Tam beş yıl sonra Artsvi'yi tekrar göreceğim haberini aldığımda mutluluktan uçmuştum. Ancak sevincimin kursağımda kalması fazla uzun sürmedi. Yollar arasına sıkışmış bir hayatın cilvesi olarak Ankara'dan İstanbul'a gelemedim ve sevgili arkadaşımı göremedim,
Onun İstanbul'da yaptığı konuşmaları dinleyemedim, Türkiye'deki deneyimlerini paylaşamadım. Bir telefon konuşmasına sığdırmaya çalıştığımız sohbetimizde, kendisine sorular göndermeyi ve İnternet ortamında bir söyleşi yapmamızı önerdiğimde her zamanki olumluluğuyla cevap verdi. İşte Artsvi'nin Türkiye'den edindiği izlenimler ve sorularıma verdiği yanıtlar.

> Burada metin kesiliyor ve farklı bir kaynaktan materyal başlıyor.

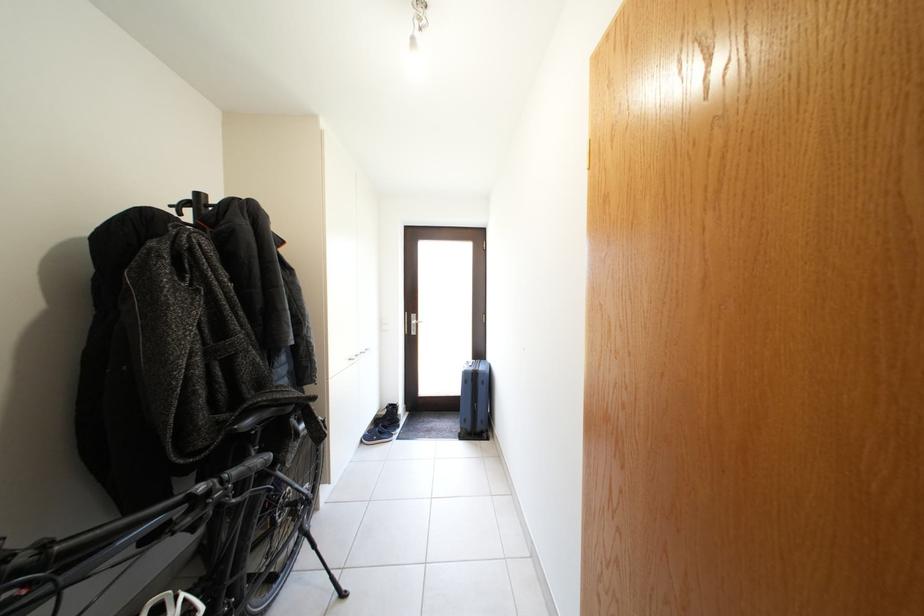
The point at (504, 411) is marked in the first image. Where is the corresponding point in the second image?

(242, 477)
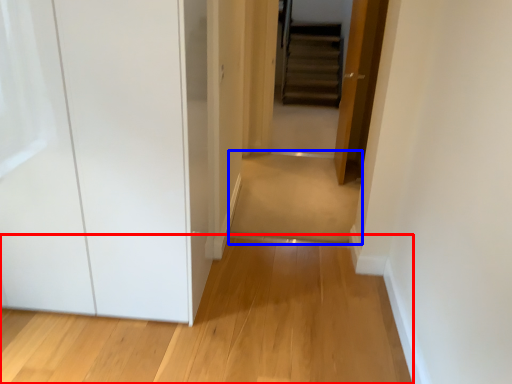
Question: Which point is further to the camera, path (highlighted by a red box) or path (highlighted by a blue box)?

Choices:
 (A) path
 (B) path

Answer: (B)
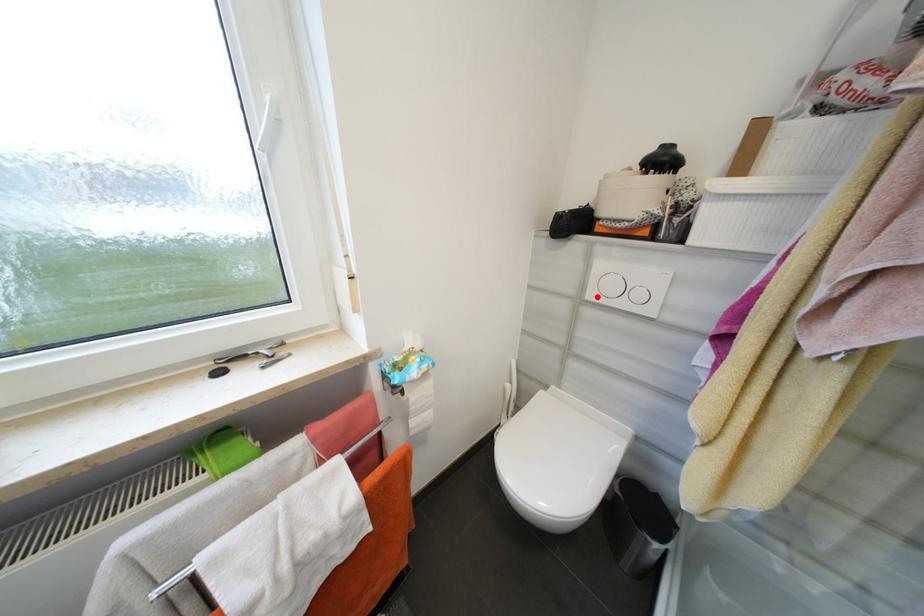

Artsvi Bakhchinyan kimdir?
Artsvi Bakhchinyan Yerevan doğumlu, 35 yaşında sinema araştırmacısı, film eleştirmeni. FIPRESCI Ermenistan'ın ikinci başkanı, filolog, Ermeni dili ve edebiyatı alanında doktora yaptı. Bugüne kadar altı kitap ve pek çok makale yayınladı.
Ermenistan Sineması 1924-1999 (2001), tüm Ermenistan filmleri üzerine hazırlanan bir filmografik kitabın derleyenlerinden biri. Kendi yazdığı kitaplarının isimleri şöyle: Ermenistan-İsveç (2006), Dünya Sinemasında Ermeniler (2004), Napolean Bonaparte ve Ermeniler (2003), Ermenistan-İskandinav Ülkeleri: Tarihi ve Kültürel İlişkiler (2003), Ermeni Kökenliler (1993) (Ermeni Diyasporası hakkında biyografik sözlük), Ermeni Kökenli Portreler (2002).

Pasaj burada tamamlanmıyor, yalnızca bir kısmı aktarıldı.